30 years ago today, the efforts of a collection of humans sent something fantastic into space, which continues to travel through the stars.
Voyager and it's Golden Record stand as a marvel of human achievement.
"The record represented the idea that science and technology could come together with art,” said Ann Druyan, who also designed the sound essay.. “It’s one of the few totally great stories that we have about humans. It cost the taxpayers virtually nothing, nobody got killed. It was a way to celebrate the glory of being alive on this tiny blue dot in 1977."
“This was the most romantic and beautiful project ever attempted by NASA. It had the sounds of a kiss, a mother saying hello to her newborn baby for the first time, all that glorious music.
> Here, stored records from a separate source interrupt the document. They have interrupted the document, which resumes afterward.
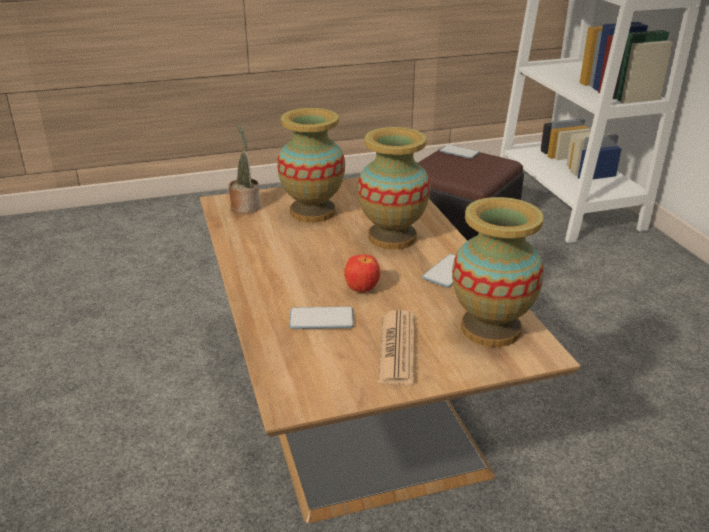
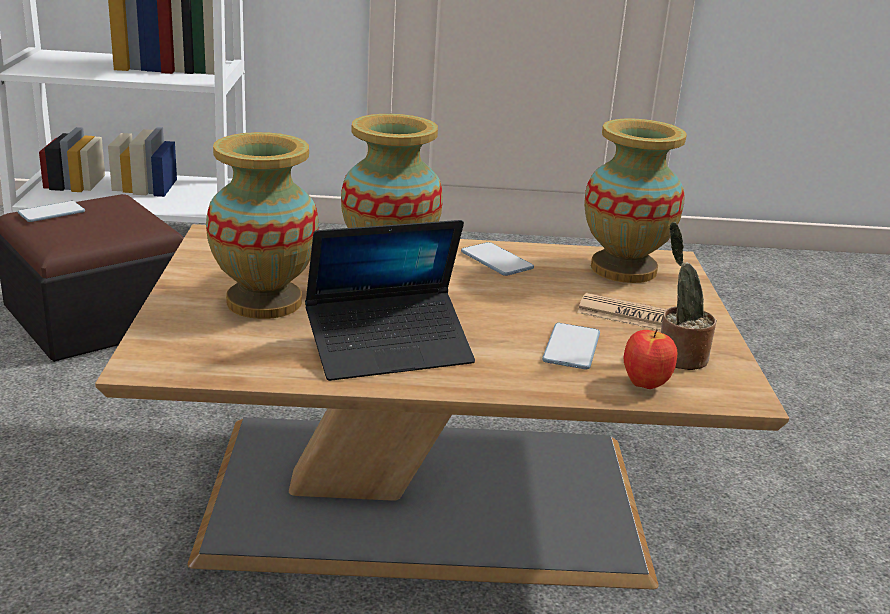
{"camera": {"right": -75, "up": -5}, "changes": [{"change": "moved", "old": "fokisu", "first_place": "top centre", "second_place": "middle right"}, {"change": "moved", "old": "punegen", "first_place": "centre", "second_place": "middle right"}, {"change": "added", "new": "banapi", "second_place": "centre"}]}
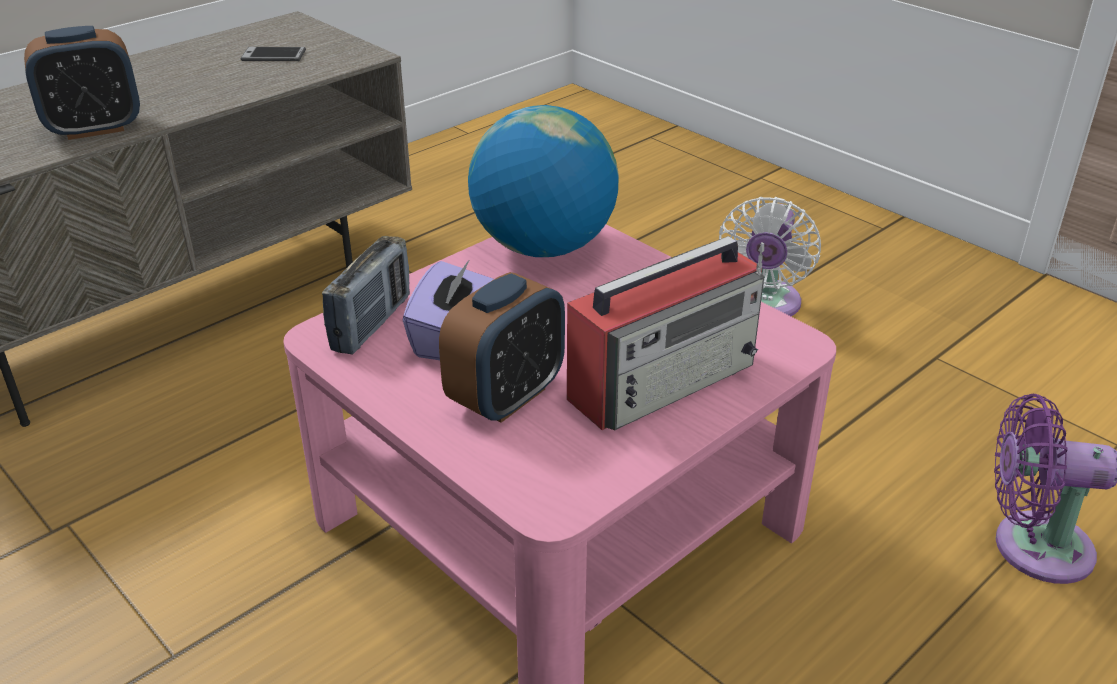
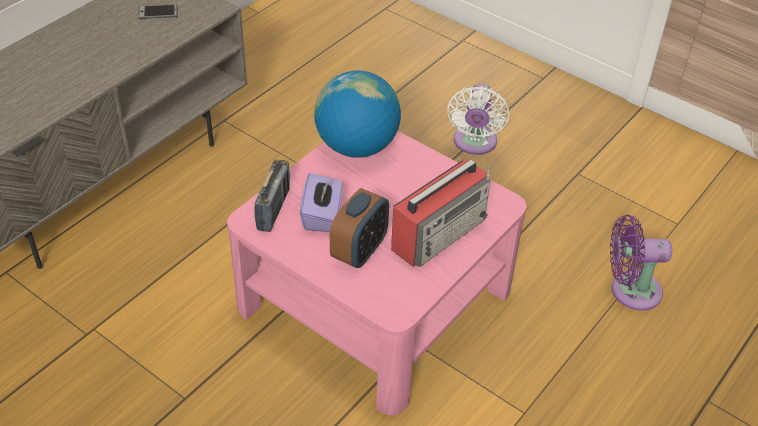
{"camera": {"right": -10, "up": 10}, "changes": [{"change": "removed", "old": "fizapul (1st from left)", "first_place": "top left"}]}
Remember, this was during the Cold War. Everyone was living with the knowledge that 50,000 nuclear weapons could go off at any time, and there was a lot of angst about the future. This was something positive -- a way to represent Earth and put our best foot forward. That was irresistible.”
Carl Sagan’s son Nick was six years old in 1977 when the Voyager records were being assembled. The records feature a recording of him as a child saying, “Hello from the children of planet Earth.”
“I had no sense of the magnitude of it at the time,” said Nick Sagan, who partially followed in his late father’s footsteps by pursuing a career as a science fiction writer. “Literally it was my parents putting me in front of a microphone and saying, ‘What would you say to extraterrestrials?’”
Sagan said he began to realize what the record meant as he got older, and as a teen he started to realize what a “strange but wonderful honor” it was.
“It’s been a challenge for the rest of my life to live up to that honor. It’s always there in my subconscious,” he said. “My dad inspired so many people to do so many great things -- to not take things at face value and to look at evidence to search for the truth. It’s something that I look to as a beacon.”